### PAGE EXCERPT
•••••

Smoked Sausage and Mushroom Risotto Recipe

Risotto made with smoked sausage, mushrooms, and smoked chicken stock. This recipe will take your typical mushroom risotto and kick it up about 100,000 notches by adding a delicious smoky backbone.
Prep Time1 hour
Cook Time40 minutes
Total Time1 hour 40 minutes
Course: Entree
Cuisine: American, Italian, Italian fusion
Keyword: Risotto, Sausage Risotto, smoked sausage, Smoked Sausage Risotto
Servings: 4 -6 servings
Cost: $20

Ingredients

  • ½ lb bulk sausage, broken into large chunks, (chorizo or Italian pork sausage recommended)
  • 5 cups smoked chicken stock
  • 2 tablespoons butter, separated
  • 3 slices thick cut bacon, diced
  • ½ cup shallots, diced
  • ½ cup red bell pepper, diced (about ½ a red bell pepper)

•••••

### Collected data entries
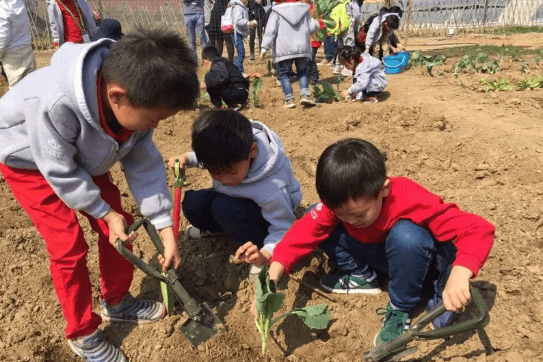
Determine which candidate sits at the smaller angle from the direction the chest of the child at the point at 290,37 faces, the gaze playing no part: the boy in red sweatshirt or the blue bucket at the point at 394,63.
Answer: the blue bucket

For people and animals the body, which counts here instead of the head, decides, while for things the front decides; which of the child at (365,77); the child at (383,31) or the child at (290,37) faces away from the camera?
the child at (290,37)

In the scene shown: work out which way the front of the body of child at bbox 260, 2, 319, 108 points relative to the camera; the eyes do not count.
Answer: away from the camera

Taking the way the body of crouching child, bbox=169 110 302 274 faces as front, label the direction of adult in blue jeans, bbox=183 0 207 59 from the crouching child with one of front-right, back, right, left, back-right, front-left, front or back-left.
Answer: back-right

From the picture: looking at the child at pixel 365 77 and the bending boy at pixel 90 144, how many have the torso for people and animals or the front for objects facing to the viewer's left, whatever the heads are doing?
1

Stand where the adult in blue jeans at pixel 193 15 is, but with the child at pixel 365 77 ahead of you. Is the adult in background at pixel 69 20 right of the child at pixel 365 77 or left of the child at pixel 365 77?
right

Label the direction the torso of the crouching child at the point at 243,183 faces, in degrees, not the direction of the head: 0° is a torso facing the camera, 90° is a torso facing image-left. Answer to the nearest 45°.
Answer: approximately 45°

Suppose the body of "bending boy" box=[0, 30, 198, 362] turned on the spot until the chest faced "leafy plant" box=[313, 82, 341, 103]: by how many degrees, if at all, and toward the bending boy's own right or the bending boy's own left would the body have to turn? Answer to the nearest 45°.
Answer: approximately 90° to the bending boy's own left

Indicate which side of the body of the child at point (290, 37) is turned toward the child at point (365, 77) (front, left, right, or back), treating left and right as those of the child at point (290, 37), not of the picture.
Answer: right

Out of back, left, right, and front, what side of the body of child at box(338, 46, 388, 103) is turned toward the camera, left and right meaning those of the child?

•••••

### WORK INSTRUCTION A
Switch "sweatshirt" to "hoodie" in the rows, from their start through the line containing "Answer: away from the camera", leaving everything else unchanged. Write out that part with both ends included, but without the pictures.
### WORK INSTRUCTION B
Continue the smoked sausage and mushroom risotto recipe from the point where it stops.

### ANSWER BOX A
Determine which candidate sits at the smaller angle from the direction the chest of the child at the point at 290,37 faces, the gaze playing no part: the boy in red hoodie or the blue bucket at the point at 394,63.
Answer: the blue bucket

For people and animals the body, which counts here instead of the head, decides, while for things the front decides; which of the child at (365,77); the child at (383,31) or the child at (290,37) faces away from the camera?
the child at (290,37)

In the scene shown: work out which way the front of the body of child at bbox 260, 2, 319, 108 points relative to the camera; the eyes do not count.
Answer: away from the camera

### ANSWER BOX B
  • 8 oz cremini mushrooms, sliced
  • Salt and Pepper to taste (approx 1 teaspoon salt, ½ teaspoon pepper)
  • 1 ½ cups Arborio rice
  • ¾ cup white wine
  • ¾ cup Parmesan cheese, shredded

Instructions

For the Smoked Sausage:

  • Preheat smoker to 250 degrees.
  • Place sausage chunks on a baking sheet and place in smoker for about 1 hour or until internal temperature reaches 165 degrees with a meat thermometer. Set aside, and when cool enough to handle break into smaller bite sized pieces.

For the Risotto:

  • In a medium sized saucepan, heat up the smoked chicken stock and bring to a simmer.
  • In a separate, large heavy saucepan, melt 1 tablespoon of the butter and add the bacon and cook over medium heat until the bacon is cooked and crispy (about 5 minutes). Remove the bacon and set it aside. Pour out any excess bacon grease (a little left inside is fine).
  • Add the other 1 tablespoon of butter, then add the shallots, red bell pepper, and mushrooms, and sauté until tender (about 5 minutes).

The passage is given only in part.